Ryan and her husband moved to the Northern Territory from Adelaide in 1873 after hearing reports of gold discoveries in the north. She arrived in Darwin, then known as Palmerston, on board the Birchgrove just three years after the town was established by George Goyder. The couple travelled straight to the gold fields near Pine Creek with hundreds of other prospectors. Upon realising that 'liquid gold' was also a lucrative opportunity, the Ryans leased the Miners' Arms Hotel. Over the next 15 years, Ryan earned the reputation of keeping the "best table out of Darwin".

Ryan separated from her husband in 1877 taking out a formal protection order against him in 1881 for her earnings, "owing to his threats,
cruelty and drunkenness". She granted him £50 and he left Palmerston shortly after stating he had "had quite enough of the Territory and the people in it".

After the divorce, Ryan consolidated her holdings, buying up land in Palmerston and taking on several mining leases. As the economy cooled, Ryan decided to build a hotel in 1888. Her plans were stalled after sustaining a serious injury falling from her horse, which kicked her in the head. But two years later she succeeded in building a prestigious two-storey hotel in Palmerston which was first named the Royal, but was changed to the North Australian at the last minute. It was eventually named the Victoria Hotel. It opened in 1890 to wide acclaim:

"It only remains to be said that the interior arrangements are of the very best the furnishings of the bedrooms and parlours are both elaborate and tasteful."

This cemented her reputation as one of the Territory's best hostesses in that she organised a variety of entertainments for her hotel residents and local residents; these included harbour excursions, picnics, shooting parties and fancy dress balls.

She was also a sporting enthusiast and owned several racehorses, securing much business for her hotel. She was known to take unpopular position on issues in the town, such as campaigning against the restriction of Chinese immigrants. She had depended on Chinese labour for the construction of and domestic work in her hotel.

Also in 1890, Ryan also applied for a lease to run the Union Hotel, at a mining lease called the Union, in the same year.

In 1895 Ryan was one of the 82 women in the Northern Territory who enrolled to vote after franchise was granted to South Australian and Northern Territory women following the passage of the Women's Suffrage Bill in December 1894 (see: Suffrage in Australia).

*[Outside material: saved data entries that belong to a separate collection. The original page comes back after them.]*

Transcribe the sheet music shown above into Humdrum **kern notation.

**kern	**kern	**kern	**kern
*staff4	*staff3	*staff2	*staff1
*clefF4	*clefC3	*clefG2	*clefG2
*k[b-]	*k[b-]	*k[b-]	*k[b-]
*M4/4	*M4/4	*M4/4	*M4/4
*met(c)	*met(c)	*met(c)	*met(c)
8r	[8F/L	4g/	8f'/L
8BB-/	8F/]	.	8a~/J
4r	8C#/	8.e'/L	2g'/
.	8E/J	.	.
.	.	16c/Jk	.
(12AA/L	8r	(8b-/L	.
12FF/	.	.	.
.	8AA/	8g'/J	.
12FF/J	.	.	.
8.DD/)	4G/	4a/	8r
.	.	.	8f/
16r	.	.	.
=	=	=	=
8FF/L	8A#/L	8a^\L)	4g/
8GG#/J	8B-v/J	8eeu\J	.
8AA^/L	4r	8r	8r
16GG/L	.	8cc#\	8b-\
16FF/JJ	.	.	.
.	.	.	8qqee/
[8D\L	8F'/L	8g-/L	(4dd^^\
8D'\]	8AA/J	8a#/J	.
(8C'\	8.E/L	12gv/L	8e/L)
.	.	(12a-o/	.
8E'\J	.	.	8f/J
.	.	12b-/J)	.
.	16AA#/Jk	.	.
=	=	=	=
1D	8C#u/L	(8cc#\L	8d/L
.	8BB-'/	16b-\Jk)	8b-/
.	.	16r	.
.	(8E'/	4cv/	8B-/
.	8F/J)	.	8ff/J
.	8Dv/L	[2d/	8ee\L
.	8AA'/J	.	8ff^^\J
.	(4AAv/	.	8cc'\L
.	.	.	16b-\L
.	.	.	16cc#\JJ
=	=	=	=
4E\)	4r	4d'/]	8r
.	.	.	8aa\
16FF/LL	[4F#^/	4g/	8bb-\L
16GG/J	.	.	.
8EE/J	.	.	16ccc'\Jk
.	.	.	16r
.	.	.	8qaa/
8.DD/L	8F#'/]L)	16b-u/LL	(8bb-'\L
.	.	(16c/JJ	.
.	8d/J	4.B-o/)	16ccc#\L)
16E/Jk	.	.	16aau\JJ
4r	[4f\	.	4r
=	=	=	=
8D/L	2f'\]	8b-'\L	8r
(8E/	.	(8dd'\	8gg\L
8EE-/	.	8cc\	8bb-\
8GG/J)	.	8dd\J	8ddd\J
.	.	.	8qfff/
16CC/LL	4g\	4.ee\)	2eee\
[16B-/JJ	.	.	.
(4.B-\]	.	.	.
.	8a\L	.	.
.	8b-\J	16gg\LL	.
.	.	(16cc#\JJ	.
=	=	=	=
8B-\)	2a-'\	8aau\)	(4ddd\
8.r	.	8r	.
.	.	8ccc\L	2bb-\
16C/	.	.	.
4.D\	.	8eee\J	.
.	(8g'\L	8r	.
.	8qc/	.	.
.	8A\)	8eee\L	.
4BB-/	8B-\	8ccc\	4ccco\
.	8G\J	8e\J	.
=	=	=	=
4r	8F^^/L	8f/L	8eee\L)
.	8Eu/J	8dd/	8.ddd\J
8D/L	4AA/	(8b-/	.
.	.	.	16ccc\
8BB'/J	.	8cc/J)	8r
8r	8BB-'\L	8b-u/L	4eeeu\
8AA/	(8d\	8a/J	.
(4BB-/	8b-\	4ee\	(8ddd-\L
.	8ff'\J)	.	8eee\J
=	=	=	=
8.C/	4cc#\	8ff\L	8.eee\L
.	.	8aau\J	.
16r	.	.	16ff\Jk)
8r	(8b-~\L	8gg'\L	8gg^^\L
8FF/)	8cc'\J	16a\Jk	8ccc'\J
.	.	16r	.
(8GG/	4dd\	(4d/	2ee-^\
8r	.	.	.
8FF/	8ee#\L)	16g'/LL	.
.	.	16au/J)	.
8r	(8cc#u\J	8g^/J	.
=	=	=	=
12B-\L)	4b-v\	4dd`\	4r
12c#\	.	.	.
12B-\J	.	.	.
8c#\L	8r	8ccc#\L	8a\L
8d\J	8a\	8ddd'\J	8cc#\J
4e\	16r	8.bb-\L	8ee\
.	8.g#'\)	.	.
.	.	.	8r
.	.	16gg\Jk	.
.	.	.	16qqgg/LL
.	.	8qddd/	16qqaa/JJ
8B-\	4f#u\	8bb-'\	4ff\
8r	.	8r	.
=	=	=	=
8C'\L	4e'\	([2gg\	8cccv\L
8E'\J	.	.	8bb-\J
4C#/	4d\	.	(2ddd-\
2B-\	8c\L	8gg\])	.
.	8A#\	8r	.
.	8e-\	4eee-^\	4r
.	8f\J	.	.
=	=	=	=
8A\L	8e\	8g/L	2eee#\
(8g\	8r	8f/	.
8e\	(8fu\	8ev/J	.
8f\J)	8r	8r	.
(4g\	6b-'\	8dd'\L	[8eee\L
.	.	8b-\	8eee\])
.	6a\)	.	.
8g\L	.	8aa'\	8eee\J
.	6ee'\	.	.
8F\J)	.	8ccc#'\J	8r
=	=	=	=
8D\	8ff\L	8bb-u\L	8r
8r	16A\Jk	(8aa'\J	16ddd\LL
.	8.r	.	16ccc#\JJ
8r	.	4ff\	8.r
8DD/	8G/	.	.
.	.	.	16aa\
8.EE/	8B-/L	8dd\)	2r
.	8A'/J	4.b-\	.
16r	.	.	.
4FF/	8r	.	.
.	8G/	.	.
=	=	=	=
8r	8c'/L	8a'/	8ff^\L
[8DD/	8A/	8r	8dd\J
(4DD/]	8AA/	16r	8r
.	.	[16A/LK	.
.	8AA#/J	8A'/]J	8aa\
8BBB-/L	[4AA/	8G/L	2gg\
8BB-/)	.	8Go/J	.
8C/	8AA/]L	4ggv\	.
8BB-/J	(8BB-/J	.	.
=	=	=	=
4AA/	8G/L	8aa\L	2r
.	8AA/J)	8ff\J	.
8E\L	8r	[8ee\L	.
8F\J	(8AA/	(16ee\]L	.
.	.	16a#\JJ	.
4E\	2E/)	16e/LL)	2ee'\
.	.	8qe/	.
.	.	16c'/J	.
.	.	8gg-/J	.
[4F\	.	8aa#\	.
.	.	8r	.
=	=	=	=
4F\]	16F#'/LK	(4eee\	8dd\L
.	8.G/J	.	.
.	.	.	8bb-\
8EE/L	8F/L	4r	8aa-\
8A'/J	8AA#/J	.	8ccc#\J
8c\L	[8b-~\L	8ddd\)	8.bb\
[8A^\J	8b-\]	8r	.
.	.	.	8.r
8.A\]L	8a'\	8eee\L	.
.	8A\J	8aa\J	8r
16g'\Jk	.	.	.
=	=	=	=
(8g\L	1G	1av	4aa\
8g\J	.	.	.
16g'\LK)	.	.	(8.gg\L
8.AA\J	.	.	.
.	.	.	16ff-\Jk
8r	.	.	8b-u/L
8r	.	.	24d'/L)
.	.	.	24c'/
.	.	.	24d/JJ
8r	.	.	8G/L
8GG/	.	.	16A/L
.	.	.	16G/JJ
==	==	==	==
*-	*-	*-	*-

In 1896 Ryan relinquished her lease on the North Australian taking out one instead on the nearby Club Hotel, located on the site of the Hotel Darwin. Both pubs were severely damaged in the 1897 cyclone the following year.

Ryan took up the management of the North Australia Hotel, known at this stage as the Victoria Hotel, again in 1901, returning the hotel to the centre of social life in Darwin by establishing a dressmaker adjacent to the hotel and through the hosting of motor launches. The Victoria Hotel was taken under Federal control in 1915, after the Northern Territory separated from South Australia and was transferred to the Commonwealth, in an attempt to control alcohol consumption in the town.

==Later life==

Ryan retired to Adelaide where she lived with her sister. She remained embroiled in a compensation claim over the 'state' takeover of the Victoria Hotel until her death on 30 May 1920. Ryan is buried in West Terrace Cemetery.

When the hotel was being renovated in 1988, two stones were discovered hidden in a wall's hollow cavity. One featured a sketch of Ellen Ryan, the other was a poem allegedly penned by a "disappointed former lover". It said in part:

She promised she would seek me here

If death was as she thought

Sometimes, less drunk, I think I see

Her lovely ghost form beckon me

Or could it be the liquor has me caught?

At the Vic Hotel in Darwin Town

They'll all be drinking still

Not knowing that her face lies hid

May it haunt them as for me it did

Oh God! This life's a bitter pill!

The stones are encased in glass behind the bar.